* _Provided text_:
IMAGINING THE WORLD IN PREMODERN JAPAN
International Symposium Organized by UCLA and Waseda University
March 17-19, 2016 UCLA Royce Hall 314
The University of California in Los Angeles (UCLA) is one of ten in the California State University system, second-oldest after Berkeley, and one of the “public Ivies,” a group of prestigious U.S. public universities.
The Faculty of Letters, Arts and Sciences at Waseda University welcomed UCLA Department of Asian Language and Cultures Associate Professor Michael Emmerich to Waseda in 2014 as a visiting professor, and the two have been working together to advance cultural interchange and promote humanistic research on Japan.
The symposium, which was organized by Associate Professor Michael Emmerich along with Associate Professor Torquil Duthie of UCLA and Associate Professor Satoko Shimazaki of the University of Southern California, is part of a larger effort by the Tadashi Yanai Initiative for Globalizing Japanese Humanities, which was created from a personal donation from Waseda alumnus Tadashi Yanai (Chairman and President of Fast Retailing Co., Ltd.) with the mission of helping to further the globalization of Japanese studies. The symposium was co-sponsored by the Waseda University Ryusaku Tsunoda Center of Japanese Culture, the Monbukagaku-shō Top Global University Project (TGU), and the Haruhisa Handa Professorship in Shinto Studies at UCLA, and brought together over twenty researchers from eleven universities and institutes from North America, Korea, and Japan.
The objective of the symposium was to consider how, prior to the pre-modern , literary texts, performing arts, and fine arts imagined, constructed, represented, and deployed different concepts of the “world.” Over the course of three days, a stellar cast of scholars working in a variety of fields and periods drew on all kinds of materials to address this theme, stimulating new thinking and opening new avenues for future research.

(Stored items from a collection)
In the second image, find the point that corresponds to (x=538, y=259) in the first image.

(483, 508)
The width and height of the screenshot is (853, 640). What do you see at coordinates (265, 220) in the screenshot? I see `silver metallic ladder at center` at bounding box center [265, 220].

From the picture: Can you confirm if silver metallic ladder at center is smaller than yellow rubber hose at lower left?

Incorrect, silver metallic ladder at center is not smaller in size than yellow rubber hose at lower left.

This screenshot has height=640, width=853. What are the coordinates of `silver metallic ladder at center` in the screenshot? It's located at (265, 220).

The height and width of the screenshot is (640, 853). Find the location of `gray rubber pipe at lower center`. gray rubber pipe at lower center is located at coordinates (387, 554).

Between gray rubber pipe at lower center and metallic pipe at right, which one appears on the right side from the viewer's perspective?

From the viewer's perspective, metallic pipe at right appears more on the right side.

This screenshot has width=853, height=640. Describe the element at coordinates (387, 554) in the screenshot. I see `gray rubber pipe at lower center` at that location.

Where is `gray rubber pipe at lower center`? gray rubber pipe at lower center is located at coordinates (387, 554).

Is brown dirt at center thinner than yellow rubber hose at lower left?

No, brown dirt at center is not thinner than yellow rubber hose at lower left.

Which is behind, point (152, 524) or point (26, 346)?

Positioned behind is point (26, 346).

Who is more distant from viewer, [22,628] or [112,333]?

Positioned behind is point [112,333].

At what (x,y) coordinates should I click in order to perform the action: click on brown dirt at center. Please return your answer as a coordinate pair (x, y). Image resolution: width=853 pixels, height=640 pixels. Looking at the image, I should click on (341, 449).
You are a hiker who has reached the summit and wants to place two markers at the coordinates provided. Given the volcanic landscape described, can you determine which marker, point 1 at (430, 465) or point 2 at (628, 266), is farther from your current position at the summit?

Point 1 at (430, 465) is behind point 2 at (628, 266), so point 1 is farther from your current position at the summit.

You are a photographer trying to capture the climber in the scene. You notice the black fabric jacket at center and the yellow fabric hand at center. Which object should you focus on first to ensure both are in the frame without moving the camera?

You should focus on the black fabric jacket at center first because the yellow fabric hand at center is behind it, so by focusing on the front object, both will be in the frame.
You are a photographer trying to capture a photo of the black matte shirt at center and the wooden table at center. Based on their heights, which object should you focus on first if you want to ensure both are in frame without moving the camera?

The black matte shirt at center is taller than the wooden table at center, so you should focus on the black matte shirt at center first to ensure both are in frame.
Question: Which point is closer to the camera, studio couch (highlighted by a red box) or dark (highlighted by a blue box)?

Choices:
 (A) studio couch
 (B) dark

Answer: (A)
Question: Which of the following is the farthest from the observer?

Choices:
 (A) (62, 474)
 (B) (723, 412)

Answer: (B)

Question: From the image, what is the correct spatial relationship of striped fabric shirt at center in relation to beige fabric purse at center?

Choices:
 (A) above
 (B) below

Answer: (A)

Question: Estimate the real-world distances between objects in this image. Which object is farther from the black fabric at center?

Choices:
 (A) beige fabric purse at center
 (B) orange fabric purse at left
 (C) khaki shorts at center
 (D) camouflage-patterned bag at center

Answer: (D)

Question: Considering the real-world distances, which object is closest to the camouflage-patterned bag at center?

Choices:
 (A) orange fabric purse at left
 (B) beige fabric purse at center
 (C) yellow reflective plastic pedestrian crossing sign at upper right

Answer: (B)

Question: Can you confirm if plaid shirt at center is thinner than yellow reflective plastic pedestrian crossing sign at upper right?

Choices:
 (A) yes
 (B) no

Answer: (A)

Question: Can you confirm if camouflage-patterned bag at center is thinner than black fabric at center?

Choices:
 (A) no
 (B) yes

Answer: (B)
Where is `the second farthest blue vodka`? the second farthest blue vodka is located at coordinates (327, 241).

* _Exercise aim_:
Edit the symposium text from "The objective of" up to and including "for future research.", replacing "stellar" with "distinguished". These records have no connection to the text.

* _Task solution_:
The objective of the symposium was to consider how, prior to the pre-modern , literary texts, performing arts, and fine arts imagined, constructed, represented, and deployed different concepts of the “world.” Over the course of three days, a distinguished cast of scholars working in a variety of fields and periods drew on all kinds of materials to address this theme, stimulating new thinking and opening new avenues for future research.